Kommen und Gehen was commissioned by the German pavillion at the World Expo in Hannover last year. It is conceived for violin and tape/live electronics. As the audience is fluctuating permanently through the building, the actual piece was prepared by a “preface” and a sound installation in the hall, which serves two purposes. While permitting people to stay or to leave the building at will, it tries to gain the attention of the audience using a strictly processural setup: The preface consists of a single pitch, played by the violin. This note is recorded and transmitted—electronically transformed—through the loudspeakers. In principle, the installation is a kind of “digestive” process, in which the resulting sounds are repeatedly transmitted through the system, and once again transformed.
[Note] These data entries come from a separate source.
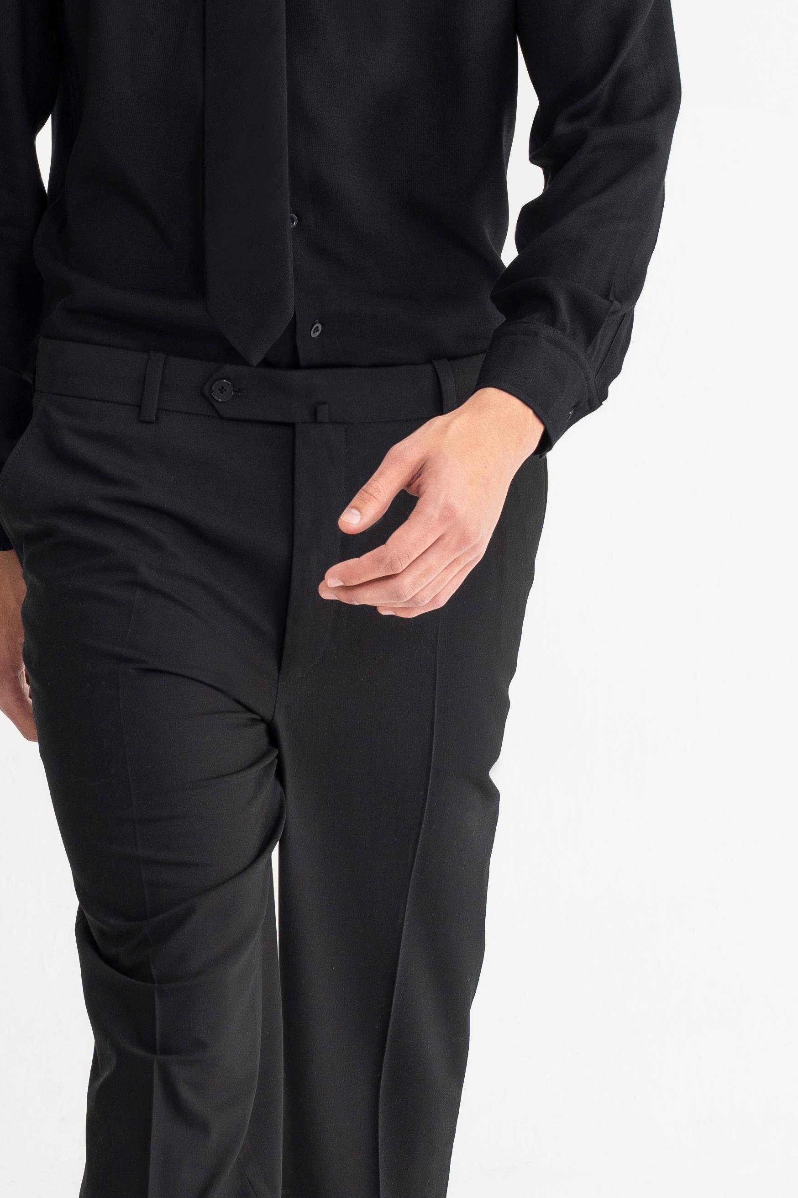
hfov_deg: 9.2
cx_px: 276
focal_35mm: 148
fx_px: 4932
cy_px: 471
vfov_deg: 13.8
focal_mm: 55.5
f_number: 7.1
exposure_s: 1/125
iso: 100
This recursive process, which is closely related to structures I often use in my compositional work, leads to a densification of sound. In the original version, this process takes about two hours and has been shortened on the CD.

The final piece for Violin and Tape starts with the densified sound, which is abruptely stopped by a Bartok pizzicato on the violin. Like the installation, the piece also transforms sounds originally performed by the violin and refeeds them into the system, thus creating a network of the live violin and the sounds it originated. Since the algorithms used for both the installation and the concert piece model some sort of artificial life, the basic idea is quite simple: the violin is confronted with the “creatures” it created.

All the parts of the tape and the violin have been generated with programs I developed especially for that piece. The transformations mainly use a kind of recursive granular method, which is linked in many ways to contemporary models of communication and perception.